不觉间绝儿已经长大了,虽是时过境迁,可往昔的种种还依然历历在目,有些人,有些事,注定会烙印成痕永远伴随在她左右。
“娘亲怎么会过来?”玉尘绝快步迎上前去,身高都已超过楚千叶半个头不止,他的相貌完全继承了玉幽魄的优点,将精致展现到了极致,根本无法用语言形容出他的天姿脱尘。
“来看看你。”心疼的递上一块锦帕,边缘绣的是一枝白色梨花,关于梨花的记忆,她想应该是好几年前了,曾有一个如玄神般的男子在一片梨海间诉说着自己的儿女情长……
独孤麟霄……这是她一年来经常会想起的名字,那个非敌非友的男子,一身的炙热情怀,却永远消失在了尘世间。
记得那是几年中的某一天,师傅无意中提起麒麟山庄,说是独孤一族的族长已经罹难了,当时她看到师傅眼中盛满泪意,瞬间苍老了好许,是她根本没想到过的结局。
如今灵虚谷的梨花又开了,只是再没有挚爱此花之人,花开花落,花落花开,生生不息,这何尝不是属于花的一种孤独呢。
“谢谢娘亲。”这几年的相处让他与娘亲的关系增进不少,可他还是觉得娘亲似乎隐藏了好多心事,时常会一个人坐着发呆,而且从不透露关于爹的只言片语,有几次他好奇的问起,结果还惹来娘亲一阵不快,至此他再也没有提起过。

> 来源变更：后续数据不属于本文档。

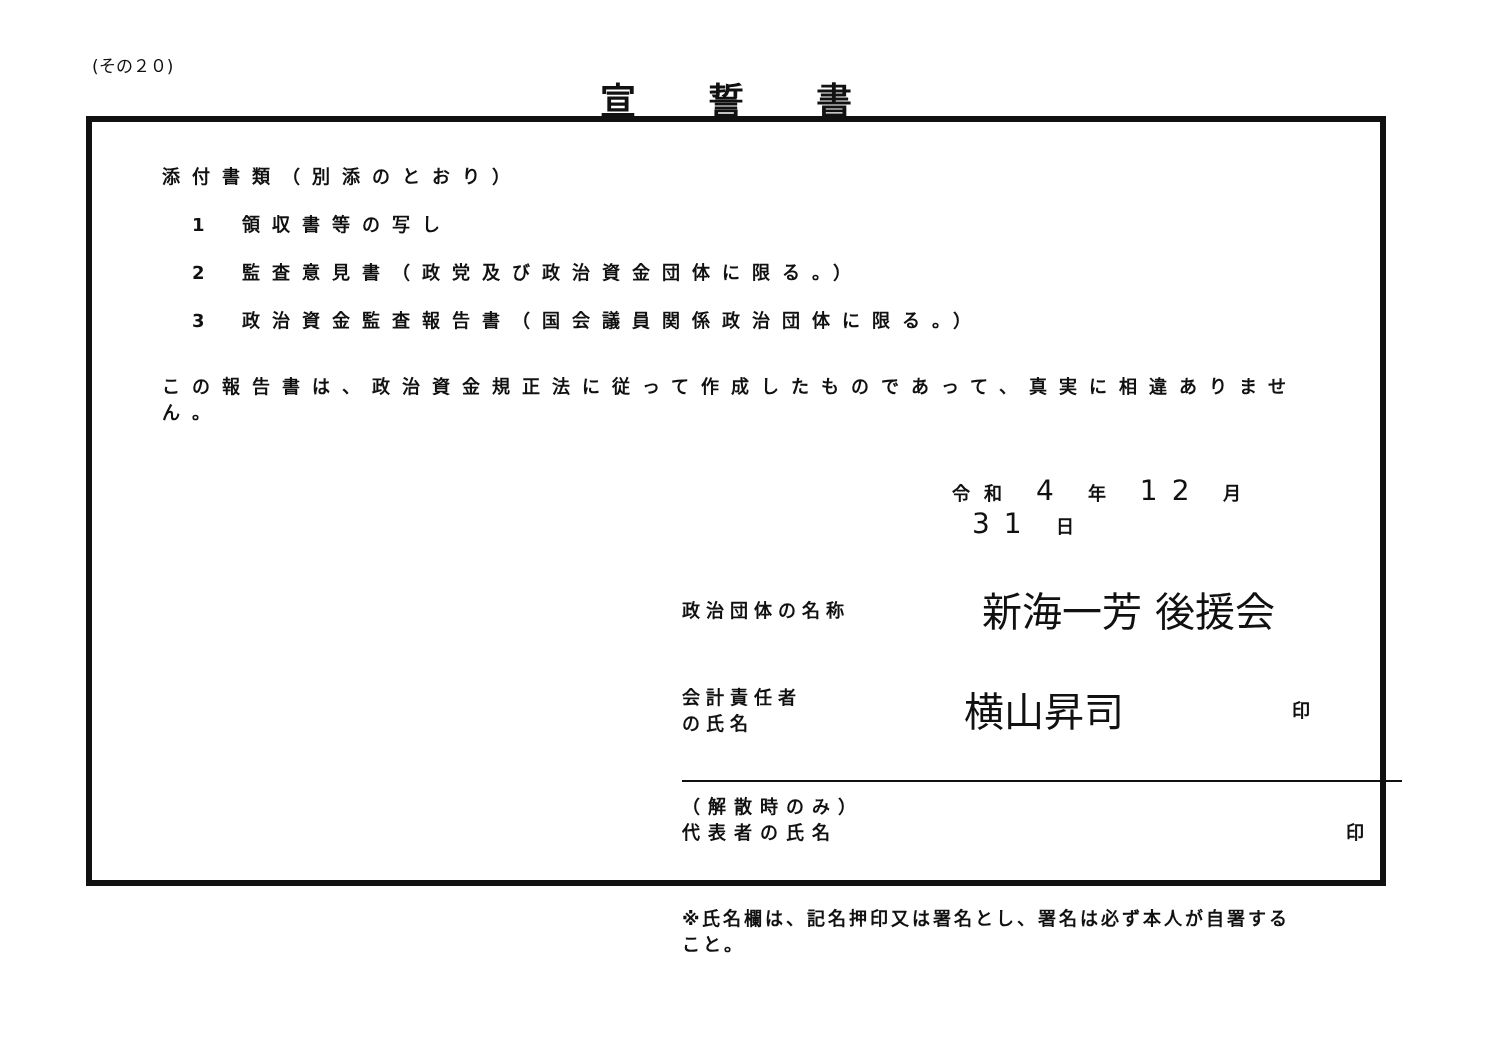(その２０)
宣誓書
添付書類（別添のとおり）
1 領収書等の写し
2 監査意見書（政党及び政治資金団体に限る。）
3 政治資金監査報告書（国会議員関係政治団体に限る。）
この報告書は、政治資金規正法に従って作成したものであって、真実に相違ありません。
令和 4 年 12 月 31 日
政治団体の名称
新海一芳 後援会
会計責任者の氏名
横山昇司
印
（解散時のみ）
代表者の氏名
印
※氏名欄は、記名押印又は署名とし、署名は必ず本人が自署すること。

“好了,娘亲就不打扰你练剑了。”看着几乎一模一样的容颜,楚千叶心里每每都是起伏不定,原本越想忘记的人,奈何冥冥之中越是丝线相连,尤其面对绝儿的质问,她真的无言说起,他的父君那个不可一世的男人,在几年的时间里就将天下治理的繁华鼎盛,他的才华毋庸置疑,可再与她无关,更与绝儿无关。
……
临近凤阳城外的一片密林里,有座不起眼的木屋,虽说院落不大,但也格调迷人,花草树木应有尽有,此时一抹纤瘦的身影正投身于林叶间,脸上印着深深的相思惆怅。
她来这里已经好几年了,几年的时间里都是她一个人独居在此,寂寥是寂寥了些,但比起深宫内苑里的日子要好上很多了。

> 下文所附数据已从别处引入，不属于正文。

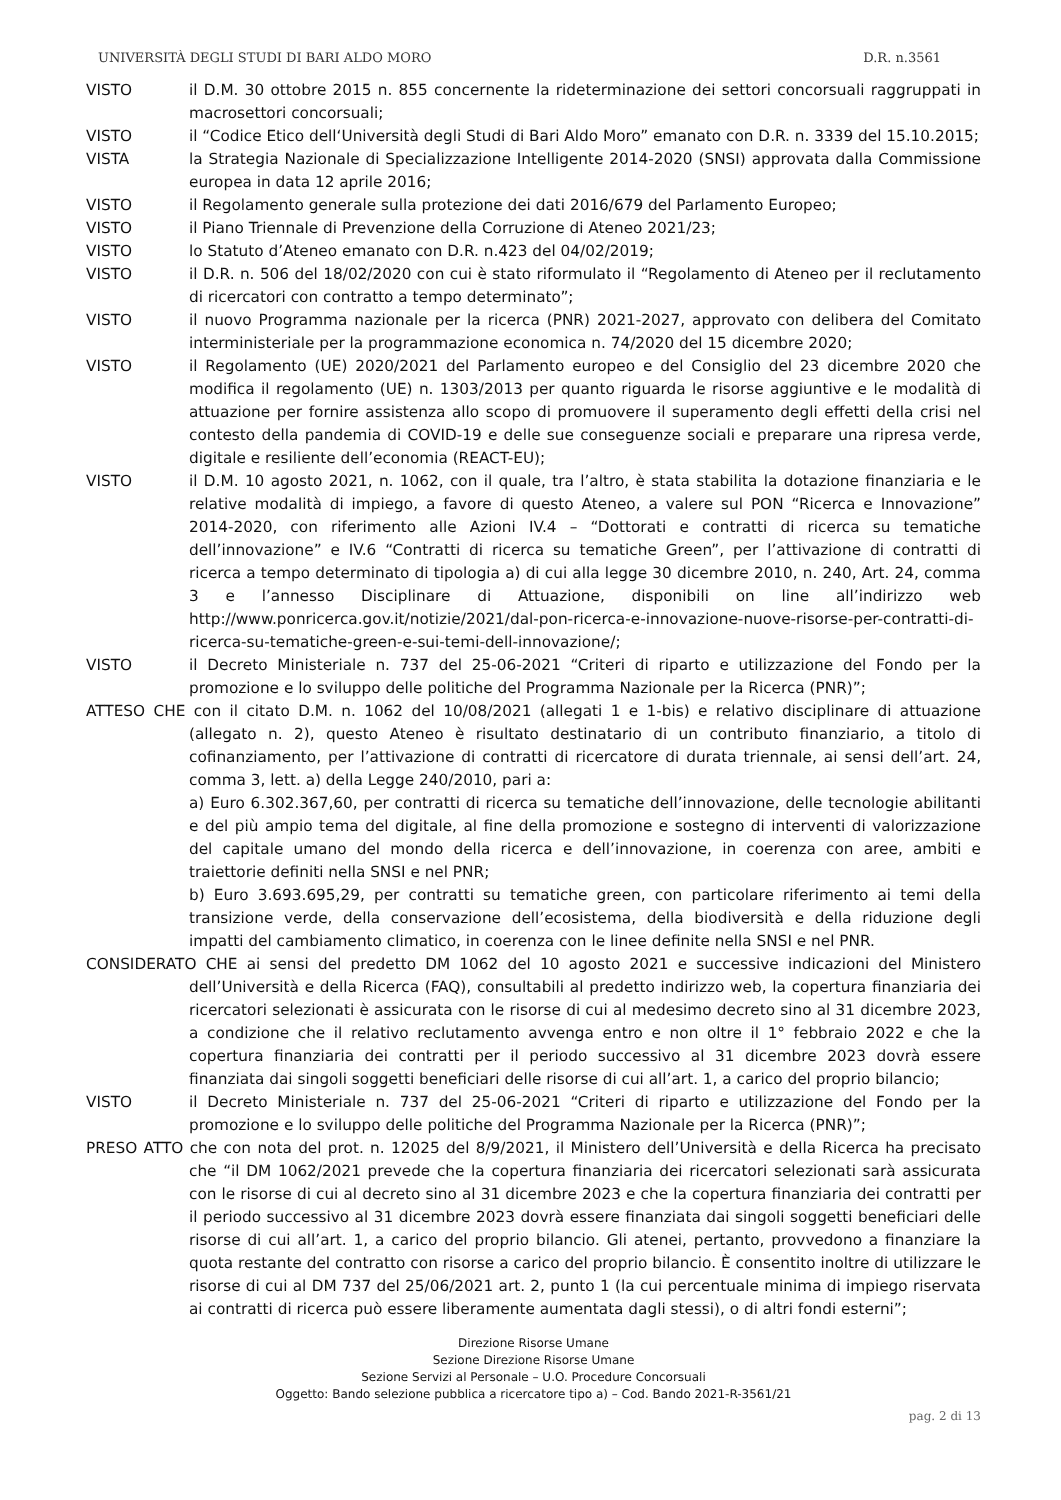UNIVERSITÀ DEGLI STUDI DI BARI ALDO MORO D.R. n.3561
VISTO il D.M. 30 ottobre 2015 n. 855 concernente la rideterminazione dei settori concorsuali raggruppati in macrosettori concorsuali;
VISTO il “Codice Etico dell‘Università degli Studi di Bari Aldo Moro” emanato con D.R. n. 3339 del 15.10.2015;
VISTA la Strategia Nazionale di Specializzazione Intelligente 2014-2020 (SNSI) approvata dalla Commissione europea in data 12 aprile 2016;
VISTO il Regolamento generale sulla protezione dei dati 2016/679 del Parlamento Europeo;
VISTO il Piano Triennale di Prevenzione della Corruzione di Ateneo 2021/23;
VISTO lo Statuto d’Ateneo emanato con D.R. n.423 del 04/02/2019;
VISTO il D.R. n. 506 del 18/02/2020 con cui è stato riformulato il “Regolamento di Ateneo per il reclutamento di ricercatori con contratto a tempo determinato”;
VISTO il nuovo Programma nazionale per la ricerca (PNR) 2021-2027, approvato con delibera del Comitato interministeriale per la programmazione economica n. 74/2020 del 15 dicembre 2020;
VISTO il Regolamento (UE) 2020/2021 del Parlamento europeo e del Consiglio del 23 dicembre 2020 che modifica il regolamento (UE) n. 1303/2013 per quanto riguarda le risorse aggiuntive e le modalità di attuazione per fornire assistenza allo scopo di promuovere il superamento degli effetti della crisi nel contesto della pandemia di COVID-19 e delle sue conseguenze sociali e preparare una ripresa verde, digitale e resiliente dell’economia (REACT-EU);
VISTO il D.M. 10 agosto 2021, n. 1062, con il quale, tra l’altro, è stata stabilita la dotazione finanziaria e le relative modalità di impiego, a favore di questo Ateneo, a valere sul PON “Ricerca e Innovazione” 2014-2020, con riferimento alle Azioni IV.4 – “Dottorati e contratti di ricerca su tematiche dell’innovazione” e IV.6 “Contratti di ricerca su tematiche Green”, per l’attivazione di contratti di ricerca a tempo determinato di tipologia a) di cui alla legge 30 dicembre 2010, n. 240, Art. 24, comma 3 e l’annesso Disciplinare di Attuazione, disponibili on line all’indirizzo web http://www.ponricerca.gov.it/notizie/2021/dal-pon-ricerca-e-innovazione-nuove-risorse-per-contratti-di-ricerca-su-tematiche-green-e-sui-temi-dell-innovazione/;
VISTO il Decreto Ministeriale n. 737 del 25-06-2021 “Criteri di riparto e utilizzazione del Fondo per la promozione e lo sviluppo delle politiche del Programma Nazionale per la Ricerca (PNR)”;
ATTESO CHE con il citato D.M. n. 1062 del 10/08/2021 (allegati 1 e 1-bis) e relativo disciplinare di attuazione (allegato n. 2), questo Ateneo è risultato destinatario di un contributo finanziario, a titolo di cofinanziamento, per l’attivazione di contratti di ricercatore di durata triennale, ai sensi dell’art. 24, comma 3, lett. a) della Legge 240/2010, pari a:
a) Euro 6.302.367,60, per contratti di ricerca su tematiche dell’innovazione, delle tecnologie abilitanti e del più ampio tema del digitale, al fine della promozione e sostegno di interventi di valorizzazione del capitale umano del mondo della ricerca e dell’innovazione, in coerenza con aree, ambiti e traiettorie definiti nella SNSI e nel PNR;
b) Euro 3.693.695,29, per contratti su tematiche green, con particolare riferimento ai temi della transizione verde, della conservazione dell’ecosistema, della biodiversità e della riduzione degli impatti del cambiamento climatico, in coerenza con le linee definite nella SNSI e nel PNR.
CONSIDERATO CHE ai sensi del predetto DM 1062 del 10 agosto 2021 e successive indicazioni del Ministero dell’Università e della Ricerca (FAQ), consultabili al predetto indirizzo web, la copertura finanziaria dei ricercatori selezionati è assicurata con le risorse di cui al medesimo decreto sino al 31 dicembre 2023, a condizione che il relativo reclutamento avvenga entro e non oltre il 1° febbraio 2022 e che la copertura finanziaria dei contratti per il periodo successivo al 31 dicembre 2023 dovrà essere finanziata dai singoli soggetti beneficiari delle risorse di cui all’art. 1, a carico del proprio bilancio;
VISTO il Decreto Ministeriale n. 737 del 25-06-2021 “Criteri di riparto e utilizzazione del Fondo per la promozione e lo sviluppo delle politiche del Programma Nazionale per la Ricerca (PNR)”;
PRESO ATTO che con nota del prot. n. 12025 del 8/9/2021, il Ministero dell’Università e della Ricerca ha precisato che “il DM 1062/2021 prevede che la copertura finanziaria dei ricercatori selezionati sarà assicurata con le risorse di cui al decreto sino al 31 dicembre 2023 e che la copertura finanziaria dei contratti per il periodo successivo al 31 dicembre 2023 dovrà essere finanziata dai singoli soggetti beneficiari delle risorse di cui all’art. 1, a carico del proprio bilancio. Gli atenei, pertanto, provvedono a finanziare la quota restante del contratto con risorse a carico del proprio bilancio. È consentito inoltre di utilizzare le risorse di cui al DM 737 del 25/06/2021 art. 2, punto 1 (la cui percentuale minima di impiego riservata ai contratti di ricerca può essere liberamente aumentata dagli stessi), o di altri fondi esterni”;
Direzione Risorse Umane
Sezione Direzione Risorse Umane
Sezione Servizi al Personale – U.O. Procedure Concorsuali
Oggetto: Bando selezione pubblica a ricercatore tipo a) – Cod. Bando 2021-R-3561/21
pag. 2 di 13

此女子正是许久不见的独孤冥幽,自从离开蓝田后她就直奔凤阳而来,以为那人是长于凤阳的,所以就想着能在这里遇到他……
可事实显然辜负了她的期望,几年间那人就像人间蒸发了一样,任她如何摸索都寻不到他的半点踪迹,想想不禁有些可笑,她的心居然不知不觉间的遗失了,而他呢?说不定此刻正坐拥美人笑呢!
“有人在吗?”这时,忽闻一道清脆的女声传来,透着隐隐的焦急。
独孤冥幽一把扯过旁边的面纱覆在脸上,身影已飘出了数米之外。
哇!是仙女吗?来人看着从天而降的白衣女子,顿时看傻了眼,飘逸的轻功,玲珑的身姿,被面纱遮盖起来的容貌神秘无比,完全惊的她热血沸腾。
“有事吗?”清冷的眸光一扫不远处的人影,确切的说共有两人,只见那女子半搂半抱着一个男人,男人的胳膊无力的搭在女子的肩膀上,可能是受了重伤的缘故,以至于白袍间都沾染上了斑斑血迹,他的头一直低垂着,所以很难让人窥探出脸上的任何表情。
“我夫君受伤了,麻烦姑娘行行好,收留我们几日吧!”女子大概十三四岁的模样,长得很是娇俏,高挑的身材,如玉的肌肤,楚楚可怜的神色让人看了心生怜惜。
“他的生死与我何干!”漠然瞥了眼浑身狼狈的两人,冥幽冷绝的声音没有丝毫商量的余地,她又不是圣贤,自然不是谁的死活都要接管的。
“难道姑娘要见死不救吗?不知道救人一命胜造七级浮屠吗?”女子见独孤冥幽心肠冷硬,不由得怒火攻心,常言道女人都是水做的,能融解于万物,可她怎么就觉得面前立着的是一块万年寒冰呢!简直又冷又硬!